Why don't you hold off another year and build a system which includes these specs:
- DirectX 11 Graphics card
- SATA 3.0 (600MB/sec throughput, SSD is going to kick SATA's ass soon)
- Windows 7
- 32nm CPU, possibly 6-core 4GHz
- Larrabee?
- better support of HDMI audio
Noise and Power wishes:
- we will see overall noise and power optimizations but most importantly we hopefully see something like "HybridPower" come back so the graphics card can turn off completely and use an efficient on-board graphics chip. I'd love to see that applied to the CPU as well. imagine adding a simple connection (like the new ATI XGP) that allows a CPU/GPU external brick to be plugged in?

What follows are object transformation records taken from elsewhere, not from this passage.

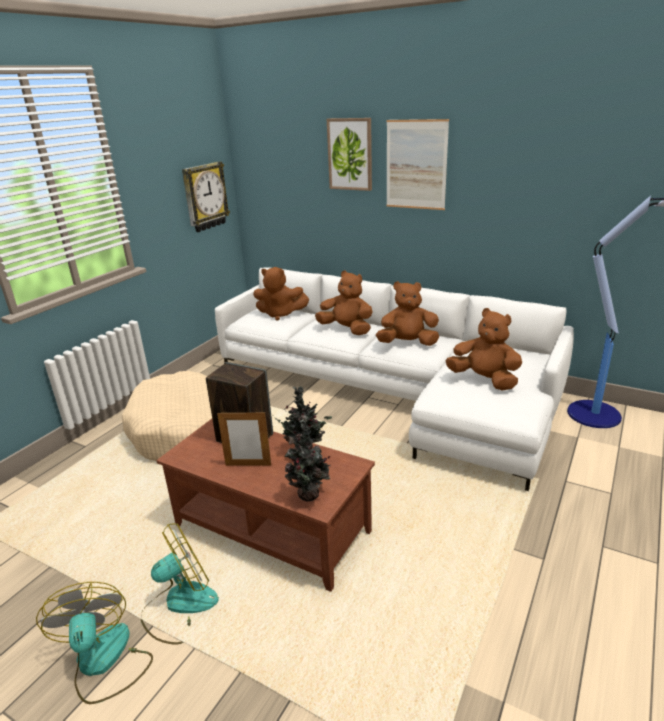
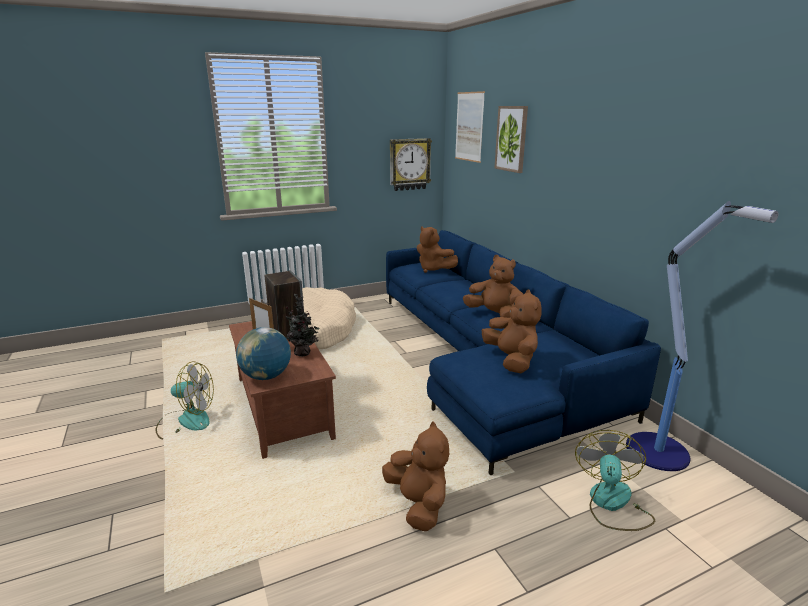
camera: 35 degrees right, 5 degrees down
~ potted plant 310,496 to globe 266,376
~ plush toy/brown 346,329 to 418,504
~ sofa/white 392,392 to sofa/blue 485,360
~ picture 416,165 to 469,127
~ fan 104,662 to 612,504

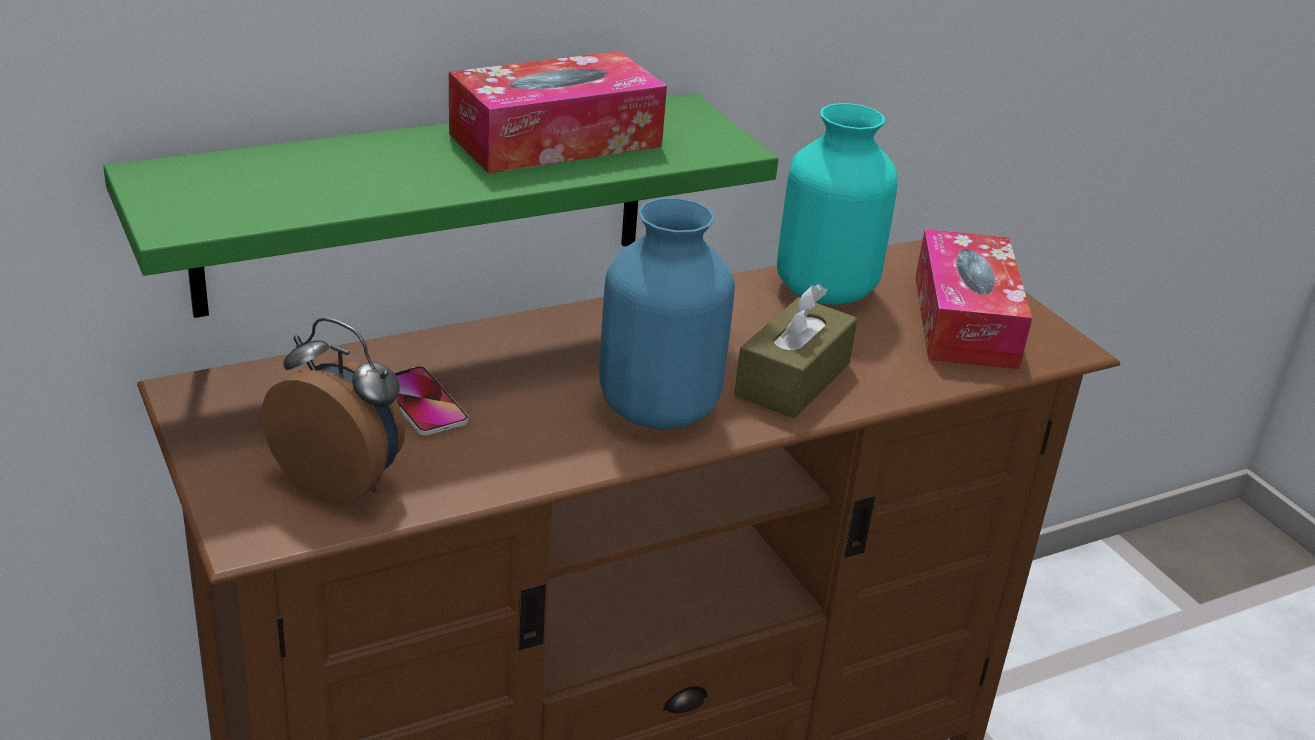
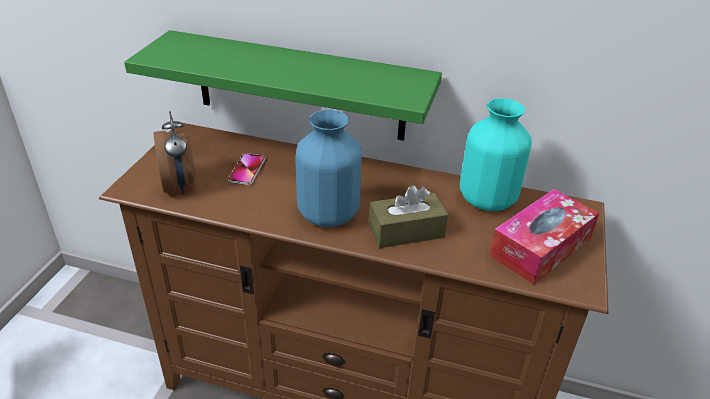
camera: 45 degrees right, 5 degrees up
- tissue box 555,140

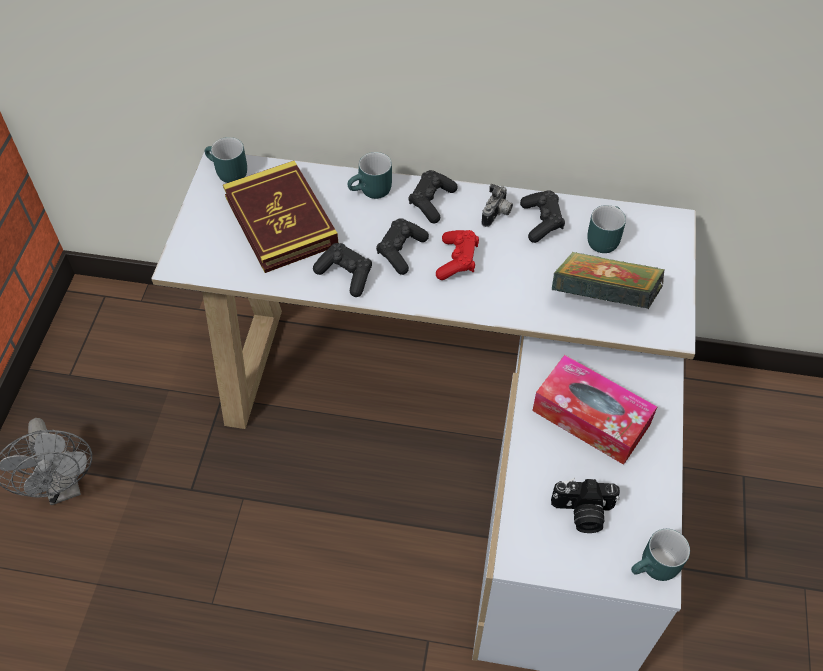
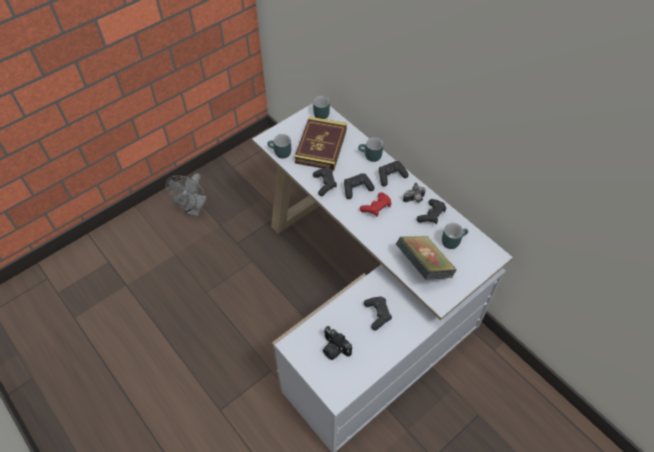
camera: 40 degrees right, 0 degrees up
~ mug/turquoise 655,569 to 280,153
~ tissue box 590,418 to game controller/black 377,314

With the new "ION" nettops coming and the low-end Mac Mini being able to idle at 13W I am expecting an increase in the drive for a PC gaming system that can idle cool and silently.
I think we'll see a huge change from now to a year from now in the gaming PC.
I do think NVidia's 3D solution will catch on eventually. It currently requires the computer to run twice as hard; the monitor must be driven to 120Hz for you to see games at 60FPS through the goggles which filter one eye each frame. However, this issue will be easily solved by a "frame doubler" chip prior to the output which would consume very little power.